Ch’io sia unta di veleno mortale
e muoia prima che la gente possa dire «Dio salvi la regina».
ELISABET T A
Va’, va’, poverina; non invidio la tua gloria.
Non t’auguro male, per dare alimento al mio umore.
ANNE
No? Perché? Quando colui che ora è mio marito
venne da me, mentre seguivo il cadavere di Enrico,
s’era appena lavato le mani dal sangue
sgorgato dal mio primo angelico marito
e da quell’amato santo che accompagnavo piangendo;
oh, quando, dico, i miei occhi si posarono sul volto di Riccardo,
questo fu il mio augurio: «sii tu», dissi, «maledetto
per aver ridotto me, così giovane, a vedova così vetusta;
e quando ti sposi, che l’affanno non abbandoni mai il tuo letto;
tua moglie sia - se vi sarà donna tanto folle da sposarti -
più sventurata per la tua vita
di quanto tu m’abbia resa con la morte del mio diletto signore».

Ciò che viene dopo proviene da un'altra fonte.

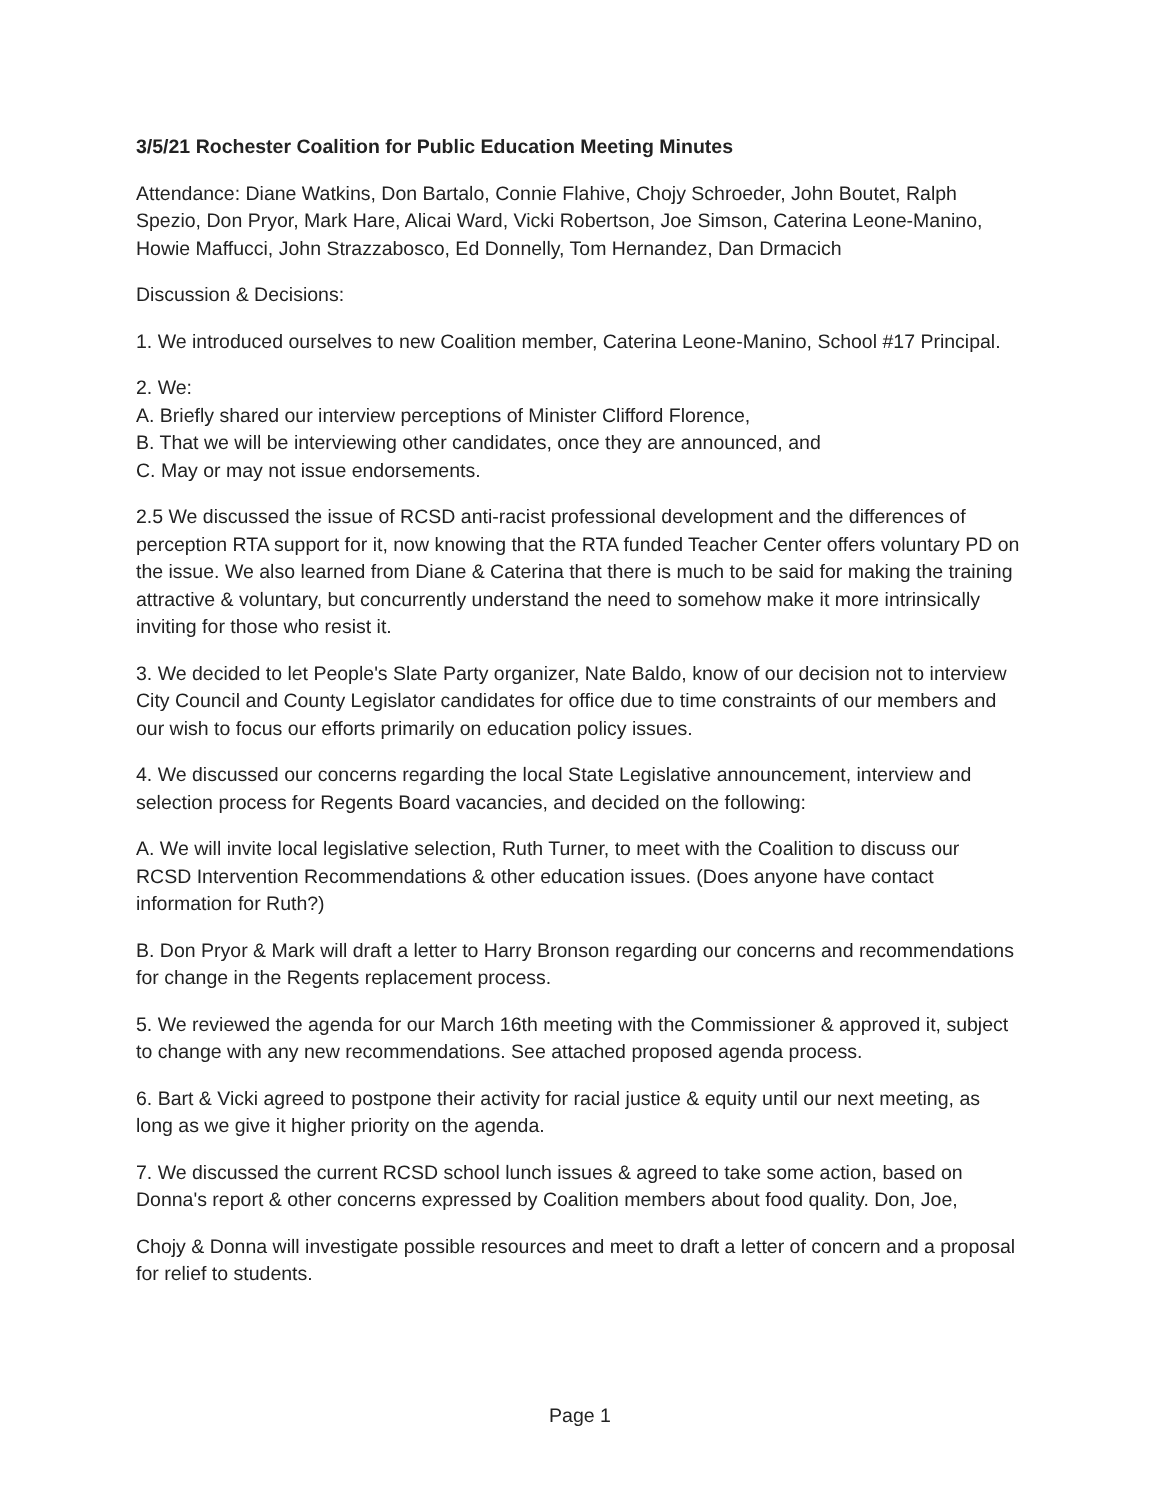3/5/21 Rochester Coalition for Public Education Meeting Minutes
Attendance: Diane Watkins, Don Bartalo, Connie Flahive, Chojy Schroeder, John Boutet, Ralph Spezio, Don Pryor, Mark Hare, Alicai Ward, Vicki Robertson, Joe Simson, Caterina Leone-Manino, Howie Maffucci, John Strazzabosco, Ed Donnelly, Tom Hernandez, Dan Drmacich
Discussion & Decisions:
1. We introduced ourselves to new Coalition member, Caterina Leone-Manino, School #17 Principal.
2. We:
A. Briefly shared our interview perceptions of Minister Clifford Florence,
B. That we will be interviewing other candidates, once they are announced, and
C. May or may not issue endorsements.
2.5 We discussed the issue of RCSD anti-racist professional development and the differences of perception RTA support for it, now knowing that the RTA funded Teacher Center offers voluntary PD on the issue. We also learned from Diane & Caterina that there is much to be said for making the training attractive & voluntary, but concurrently understand the need to somehow make it more intrinsically inviting for those who resist it.
3. We decided to let People's Slate Party organizer, Nate Baldo, know of our decision not to interview City Council and County Legislator candidates for office due to time constraints of our members and our wish to focus our efforts primarily on education policy issues.
4. We discussed our concerns regarding the local State Legislative announcement, interview and selection process for Regents Board vacancies, and decided on the following:
A. We will invite local legislative selection, Ruth Turner, to meet with the Coalition to discuss our RCSD Intervention Recommendations & other education issues. (Does anyone have contact information for Ruth?)
B. Don Pryor & Mark will draft a letter to Harry Bronson regarding our concerns and recommendations for change in the Regents replacement process.
5. We reviewed the agenda for our March 16th meeting with the Commissioner & approved it, subject to change with any new recommendations. See attached proposed agenda process.
6. Bart & Vicki agreed to postpone their activity for racial justice & equity until our next meeting, as long as we give it higher priority on the agenda.
7. We discussed the current RCSD school lunch issues & agreed to take some action, based on Donna's report & other concerns expressed by Coalition members about food quality. Don, Joe,
Chojy & Donna will investigate possible resources and meet to draft a letter of concern and a proposal for relief to students.
Page 1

Ed ecco, prima che potessi reiterare la maledizione,
in un breve momento, il mio cuore di donna
cadde stupidamente prigioniero delle sue parole mielate
e divenne, esso, vittima delle imprecazioni del mio animo;
e da allora, queste hanno tolto il riposo ai miei occhi;
giacché nel suo letto non ho ancora goduto per un’ora
l’aurea rugiada del sonno,
svegliata continuamente dai suoi sogni atterriti.
Egli, inoltre, m’odia a causa di mio padre Warwick
e senza dubbio si sbarazzerà presto di me.
ELISABET T A
Poveretta, addio; le tue sofferenze mi fanno pietà.
ANNE
Non più di quanta ne provai io compiangendo dal cuore le vostre.